The check was then introduced as evidence, disclosing on its face that it went to the credit of the plaintiff on the books of Pease-Powell Corporation in West Palm Beach, Fla.

It further appears from the evidence that the check had in some way gotten into the desk of defendant's wife and among her papers, where it was not natural for him to look in trying to find the check.

The order of the court in granting the motion for the new trial is based upon the discovery of this new evidence — "which the court considers material, warrants the granting of this motion."

We are of the opinion that the evidence discloses all the diligence that is required necessary for a predicate in the introduction of newly discovered evidence, and the only question for us to determine is to whether or not the check is merely cumulative of the testimony which had been given on the main trial.

In the case of Mullong v.
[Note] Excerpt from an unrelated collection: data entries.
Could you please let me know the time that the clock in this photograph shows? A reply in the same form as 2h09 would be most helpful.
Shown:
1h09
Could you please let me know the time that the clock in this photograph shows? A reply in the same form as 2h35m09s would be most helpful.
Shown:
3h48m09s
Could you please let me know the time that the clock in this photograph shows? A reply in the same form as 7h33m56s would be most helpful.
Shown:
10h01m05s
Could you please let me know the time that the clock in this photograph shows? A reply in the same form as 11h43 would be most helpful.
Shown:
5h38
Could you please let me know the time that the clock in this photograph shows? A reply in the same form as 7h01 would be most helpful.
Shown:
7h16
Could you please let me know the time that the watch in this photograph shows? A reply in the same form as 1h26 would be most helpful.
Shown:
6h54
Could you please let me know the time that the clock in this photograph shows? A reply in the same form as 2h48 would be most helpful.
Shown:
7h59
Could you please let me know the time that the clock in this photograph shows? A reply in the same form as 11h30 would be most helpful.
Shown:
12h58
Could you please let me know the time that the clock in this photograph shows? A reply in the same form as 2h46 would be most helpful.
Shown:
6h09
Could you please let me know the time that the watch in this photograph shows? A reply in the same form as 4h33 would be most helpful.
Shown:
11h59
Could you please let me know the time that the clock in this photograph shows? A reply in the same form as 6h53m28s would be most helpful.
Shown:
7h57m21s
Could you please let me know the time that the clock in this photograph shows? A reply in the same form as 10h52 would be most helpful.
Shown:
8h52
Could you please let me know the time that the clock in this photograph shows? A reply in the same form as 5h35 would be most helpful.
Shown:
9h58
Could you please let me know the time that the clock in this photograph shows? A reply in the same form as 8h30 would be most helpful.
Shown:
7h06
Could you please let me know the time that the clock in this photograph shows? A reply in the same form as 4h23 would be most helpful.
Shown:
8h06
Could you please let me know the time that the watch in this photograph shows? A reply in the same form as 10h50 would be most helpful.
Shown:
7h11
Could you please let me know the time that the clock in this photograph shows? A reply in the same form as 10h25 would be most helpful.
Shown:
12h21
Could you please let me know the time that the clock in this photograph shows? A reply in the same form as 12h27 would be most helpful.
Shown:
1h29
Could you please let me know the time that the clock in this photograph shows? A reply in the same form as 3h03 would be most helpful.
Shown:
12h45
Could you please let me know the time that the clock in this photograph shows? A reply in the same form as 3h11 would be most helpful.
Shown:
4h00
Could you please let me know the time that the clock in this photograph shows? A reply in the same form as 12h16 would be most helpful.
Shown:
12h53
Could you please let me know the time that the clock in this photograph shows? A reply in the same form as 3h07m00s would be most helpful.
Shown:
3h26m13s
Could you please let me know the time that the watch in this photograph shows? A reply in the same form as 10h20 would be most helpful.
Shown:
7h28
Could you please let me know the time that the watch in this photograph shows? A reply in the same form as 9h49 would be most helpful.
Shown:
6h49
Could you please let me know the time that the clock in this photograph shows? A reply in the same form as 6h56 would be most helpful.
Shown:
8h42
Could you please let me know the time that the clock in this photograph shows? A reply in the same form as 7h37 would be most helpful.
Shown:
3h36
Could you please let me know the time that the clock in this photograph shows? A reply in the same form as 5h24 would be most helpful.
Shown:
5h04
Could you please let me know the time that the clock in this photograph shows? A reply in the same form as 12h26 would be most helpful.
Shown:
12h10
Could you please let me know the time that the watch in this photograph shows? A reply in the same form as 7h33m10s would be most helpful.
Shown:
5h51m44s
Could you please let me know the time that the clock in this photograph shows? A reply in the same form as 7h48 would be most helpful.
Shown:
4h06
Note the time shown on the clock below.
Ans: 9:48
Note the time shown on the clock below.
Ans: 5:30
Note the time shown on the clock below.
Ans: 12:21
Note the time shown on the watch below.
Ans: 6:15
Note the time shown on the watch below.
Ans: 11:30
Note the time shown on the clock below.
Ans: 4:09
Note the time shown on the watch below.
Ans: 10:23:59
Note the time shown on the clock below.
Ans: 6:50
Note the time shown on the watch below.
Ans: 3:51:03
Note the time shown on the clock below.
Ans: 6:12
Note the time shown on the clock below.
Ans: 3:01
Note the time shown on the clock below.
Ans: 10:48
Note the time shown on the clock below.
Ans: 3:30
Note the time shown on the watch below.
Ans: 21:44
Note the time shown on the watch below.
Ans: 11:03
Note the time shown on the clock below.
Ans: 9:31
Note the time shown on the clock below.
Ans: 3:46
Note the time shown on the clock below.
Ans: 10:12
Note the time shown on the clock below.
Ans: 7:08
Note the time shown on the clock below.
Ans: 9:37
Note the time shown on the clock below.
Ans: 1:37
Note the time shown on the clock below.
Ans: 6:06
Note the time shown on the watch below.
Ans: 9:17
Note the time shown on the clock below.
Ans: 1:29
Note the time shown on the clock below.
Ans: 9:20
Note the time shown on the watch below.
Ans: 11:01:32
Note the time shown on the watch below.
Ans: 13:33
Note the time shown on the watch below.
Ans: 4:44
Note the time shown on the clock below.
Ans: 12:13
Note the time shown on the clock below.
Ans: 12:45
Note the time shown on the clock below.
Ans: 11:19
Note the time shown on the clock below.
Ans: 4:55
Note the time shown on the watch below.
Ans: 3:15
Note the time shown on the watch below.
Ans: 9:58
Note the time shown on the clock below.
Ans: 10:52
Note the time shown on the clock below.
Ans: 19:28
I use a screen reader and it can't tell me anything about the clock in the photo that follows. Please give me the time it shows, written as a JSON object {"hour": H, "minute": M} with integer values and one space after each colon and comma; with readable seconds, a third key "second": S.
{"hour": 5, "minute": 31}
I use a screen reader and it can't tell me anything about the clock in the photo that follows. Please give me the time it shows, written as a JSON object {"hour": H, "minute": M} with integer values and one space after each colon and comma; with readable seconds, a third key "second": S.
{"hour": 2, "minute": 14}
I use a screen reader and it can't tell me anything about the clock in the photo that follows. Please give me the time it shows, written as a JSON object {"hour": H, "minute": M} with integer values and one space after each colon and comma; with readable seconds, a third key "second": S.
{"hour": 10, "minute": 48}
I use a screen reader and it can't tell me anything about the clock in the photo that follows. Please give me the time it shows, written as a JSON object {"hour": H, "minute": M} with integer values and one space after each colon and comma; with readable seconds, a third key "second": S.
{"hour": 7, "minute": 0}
Mullong, 178 Iowa 552,159 N.W. 994, 995, in a case in all respects similar to the case at bar, the Iowa court, after holding facts testified to as being a sufficient predicate, held: "Cumulative testimony is testimony of the same kind and to the same point. The testimony does go to the same point; that is to the fact of payment, but it is not of the same *Page 103 kind. The testimony adduced at the trial was oral, and directed to the fact of payment, giving the circumstances thereof; the newly discovered testimony is written, and amounts, if the receipt is genuine, to an admission on the part of plaintiff that he did receive the money from defendant. Manifestly the newly discovered testimony was not cumulative."

To the same conclusion is the case of Bullard v. Bullard,112 Iowa 423, 84 N.W. 513; Guth v. Bell, 153 Iowa 511,133 N.W. 883, 42 L.R.A., N.S., 692, Ann.Cas. 1913E, 142; Smith v. Smith,160 Iowa 111, 140 N.W. 659; to which may be added as persuasive of the proposition, West Virginia Land Co. v. May, 166 Ala. 127,52 So. 315; 46 Corpus Juris, 257. From all of which we conclude that cumulative evidence is of the same kind and character, and where the newly discovered evidence is of a higher type or character, it cannot be classed as merely cumulative so as to prevent a trial judge from basing his action in granting a new trial for and on account thereof.

The foregoing has been written in response to the earnest insistence of appellant's counsel on application for rehearing. But it is written in full concurrence with the statement on this point appearing in the opinion of RICE, Judge, on the original submission.

The opinion is extended, and the application for rehearing is overruled.